Dataset section start
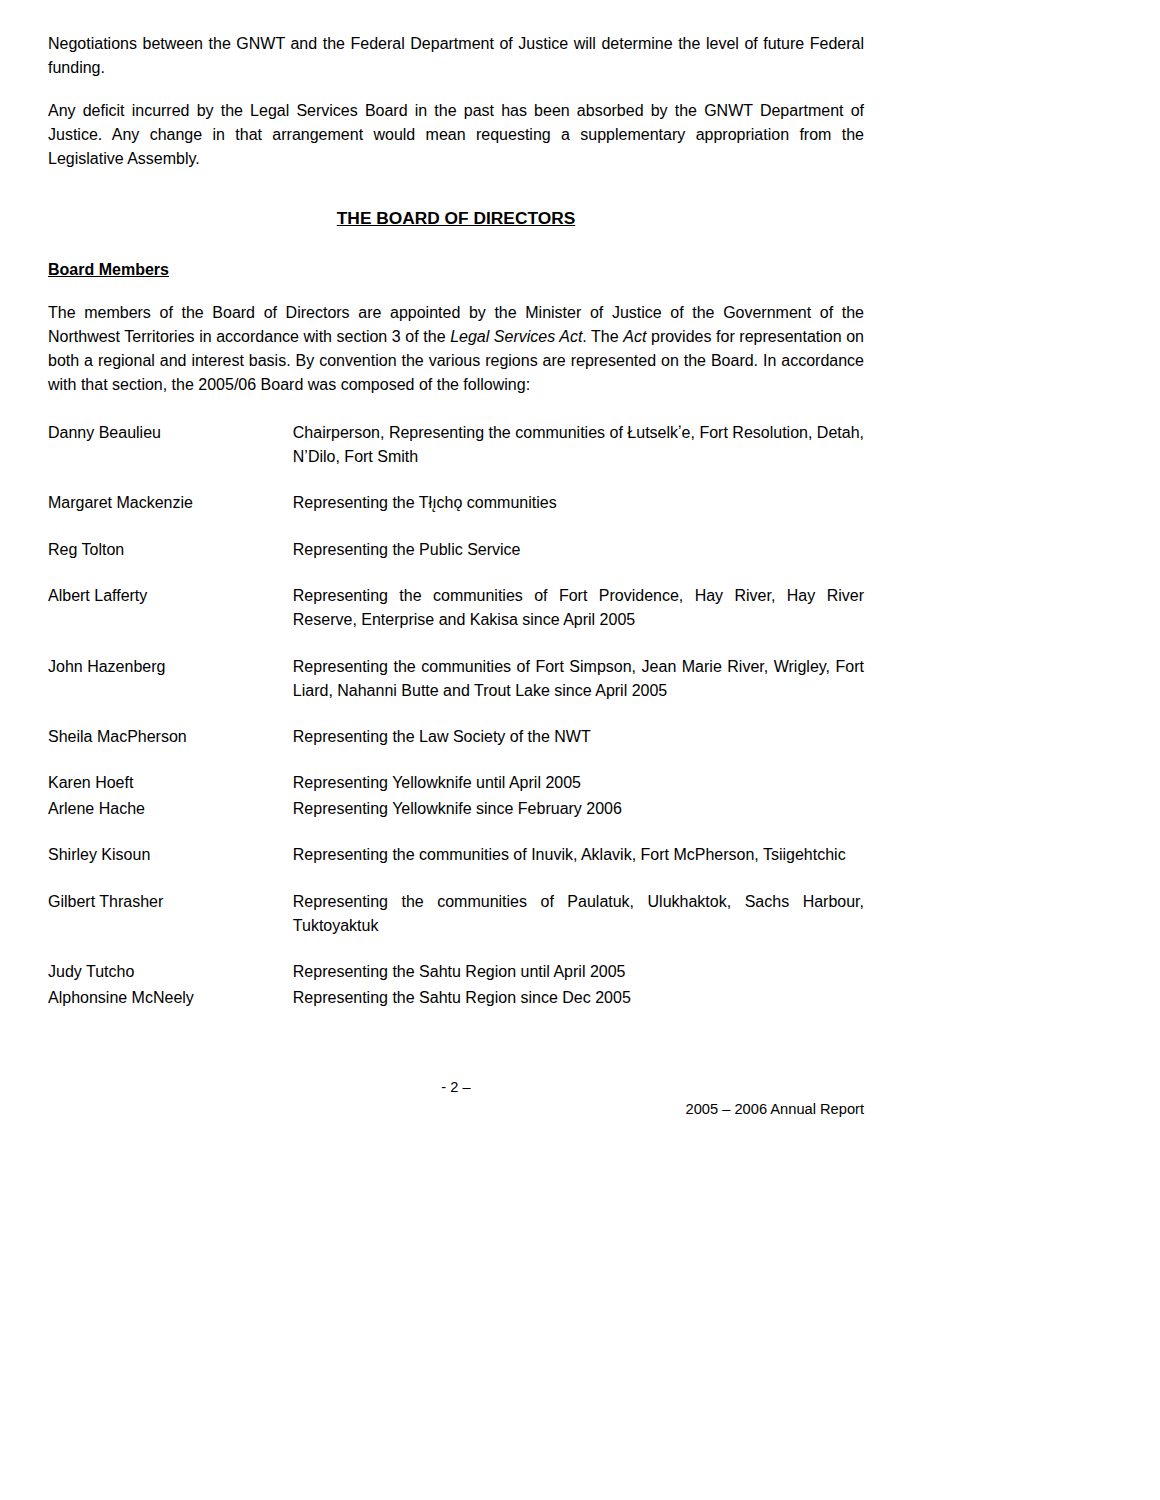Negotiations between the GNWT and the Federal Department of Justice will determine the level of future Federal funding.
Any deficit incurred by the Legal Services Board in the past has been absorbed by the GNWT Department of Justice. Any change in that arrangement would mean requesting a supplementary appropriation from the Legislative Assembly.
THE BOARD OF DIRECTORS
Board Members
The members of the Board of Directors are appointed by the Minister of Justice of the Government of the Northwest Territories in accordance with section 3 of the Legal Services Act. The Act provides for representation on both a regional and interest basis. By convention the various regions are represented on the Board. In accordance with that section, the 2005/06 Board was composed of the following:
| Danny Beaulieu | Chairperson, Representing the communities of Łutselkʼe, Fort Resolution, Detah, N’Dilo, Fort Smith |
| Margaret Mackenzie | Representing the Tłı̨chǫ communities |
| Reg Tolton | Representing the Public Service |
| Albert Lafferty | Representing the communities of Fort Providence, Hay River, Hay River Reserve, Enterprise and Kakisa since April 2005 |
| John Hazenberg | Representing the communities of Fort Simpson, Jean Marie River, Wrigley, Fort Liard, Nahanni Butte and Trout Lake since April 2005 |
| Sheila MacPherson | Representing the Law Society of the NWT |
| Karen Hoeft | Representing Yellowknife until April 2005 |
| Arlene Hache | Representing Yellowknife since February 2006 |
| Shirley Kisoun | Representing the communities of Inuvik, Aklavik, Fort McPherson, Tsiigehtchic |
| Gilbert Thrasher | Representing the communities of Paulatuk, Ulukhaktok, Sachs Harbour, Tuktoyaktuk |
| Judy Tutcho | Representing the Sahtu Region until April 2005 |
| Alphonsine McNeely | Representing the Sahtu Region since Dec 2005 |
- 2 –
2005 – 2006 Annual Report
Dataset section end
Return every line of the listing above that contains "Sahtu".

▶ **Task result**:
| Judy Tutcho | Representing the Sahtu Region until April 2005 |
| Alphonsine McNeely | Representing the Sahtu Region since Dec 2005 |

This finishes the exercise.